Last week, when my wife came home with the Brilliant Classics Bach Edition, which she had received as a gift from someone who knew that she was a serious music-lover, my immediate reaction was to point out that a sizable chunk of the condominium volume was being occupied by the Teldec Bach 2000 collection. However, since I already had the Brilliant collection of the complete works of Mozart, I had the good sense to hold my tongue and do a bit of exploration. After some initial sampling I now feel it important that the puppy can stay.
Those unfamiliar with Brilliant probably do not know that they are the "paperback press" of classical CDs. They are a Dutch outfit basically in the reprinting business, but they have shown a lot of good taste. The Mozart collection is a mixed bag, but how could anything that large be other than mixed? Besides, I got fed up with St. Martin in Neville's Recording Studio decades ago and therefore never had the urge to spring for the Philips Complete Mozart Edition. Furthermore, the packaging is really compact. Each disc is in a rather flimsy paper envelope, and all the liner notes are in PDF files on a CD-ROM. I have not consulted those files very much, particularly since I have so many other sources for Mozart; but I still appreciate the packaging strategy.
My only real beef with Brilliant is that they do not communicate directly with the consumers. As fate would have it, out of the 153 CDs in the Bach 2000 collection, one was missing: The cardboard jacket for the Orgelbüchlein contained a second copy of another disc of chorale partitas and other short organ works. Since I had purchased the collection (at a rather impressive discount) from Collectors' Choice Music, I got in touch with them; but the only thing they could offer was to replace the entire set, which I was hoping to avoid. Fortunately, however, I was able to get in touch with the Hamburg office of Warner Music, where they were only too happy to send me the missing disc (without requiring me to return the duplicated one). On the other hand the Brilliant collection of the complete Haydn symphonies, which I had again ordered from Collectors' Choice, had a similar problem. A duplicate of the final disc (Symphonies 103 and 104) was in the jacket for (among other things) Symphony No. 94 ("Surprise!"). All efforts to reach Brilliant through electronic mail were in vain; but this time the Collectors' Choice invitation to replace the whole set was a bit more palatable, particularly when they made the exchange process so easy (and expense-free). Of course Brilliant must operate on a far smaller scale than Warner, so I was happy enough that the problem could be resolved.
Nevertheless, whatever the virtues of Brilliant may be, if space is such a premium in our condominium, do we really want two distinct sets of the complete works of Bach?

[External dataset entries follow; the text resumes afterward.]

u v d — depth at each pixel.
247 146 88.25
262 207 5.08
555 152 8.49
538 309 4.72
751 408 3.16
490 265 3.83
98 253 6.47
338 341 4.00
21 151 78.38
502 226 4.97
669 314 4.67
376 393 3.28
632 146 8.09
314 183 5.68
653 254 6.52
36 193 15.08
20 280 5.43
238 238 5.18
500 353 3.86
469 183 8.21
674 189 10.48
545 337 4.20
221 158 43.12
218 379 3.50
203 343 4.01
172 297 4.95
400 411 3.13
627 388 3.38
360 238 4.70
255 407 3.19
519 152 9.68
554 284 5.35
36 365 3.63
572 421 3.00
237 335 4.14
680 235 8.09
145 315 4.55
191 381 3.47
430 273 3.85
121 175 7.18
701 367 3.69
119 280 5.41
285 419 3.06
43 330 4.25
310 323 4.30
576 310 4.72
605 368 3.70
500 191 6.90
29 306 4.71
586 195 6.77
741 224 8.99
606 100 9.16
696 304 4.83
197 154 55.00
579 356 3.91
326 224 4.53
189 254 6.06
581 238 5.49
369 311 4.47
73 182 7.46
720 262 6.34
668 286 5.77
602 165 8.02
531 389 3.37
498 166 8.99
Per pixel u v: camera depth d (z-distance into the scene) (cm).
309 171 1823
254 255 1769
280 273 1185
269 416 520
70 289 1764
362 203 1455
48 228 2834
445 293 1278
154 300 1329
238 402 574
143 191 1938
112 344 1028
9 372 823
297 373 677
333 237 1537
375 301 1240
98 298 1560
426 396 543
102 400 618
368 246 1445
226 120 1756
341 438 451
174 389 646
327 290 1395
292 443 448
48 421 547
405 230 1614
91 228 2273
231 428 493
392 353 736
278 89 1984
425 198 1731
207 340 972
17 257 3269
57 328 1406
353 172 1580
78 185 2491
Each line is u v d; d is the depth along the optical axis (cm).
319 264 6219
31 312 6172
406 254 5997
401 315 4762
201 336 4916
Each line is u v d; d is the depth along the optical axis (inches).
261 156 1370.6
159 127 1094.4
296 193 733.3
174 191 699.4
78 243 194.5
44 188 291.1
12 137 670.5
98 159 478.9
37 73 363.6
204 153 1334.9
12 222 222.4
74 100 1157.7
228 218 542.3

Well, it is certainly not conspicuous consumption at the level that Mad Magazine once captured in their Fiddler on the Roof parody:
Headshrinker, headshrinker,
I am his spouse.
Two minks I own;
One's for the house.
The question is more whether my wife and I have world enough and time for two distinct performances of so many compositions. Regular readers probably know my answer already: There is always time to hear a new performance of a piece of music, no matter how familiar it may be; music lives, not through the fixity of marks on a page, but through the diversity of the ways in which those marks can be interpreted. Bach "lives" precisely because living musicians are always coming up with new ways to approach the performance of his work. Having such diversity on so extensive scale does wonders for becoming a better listener!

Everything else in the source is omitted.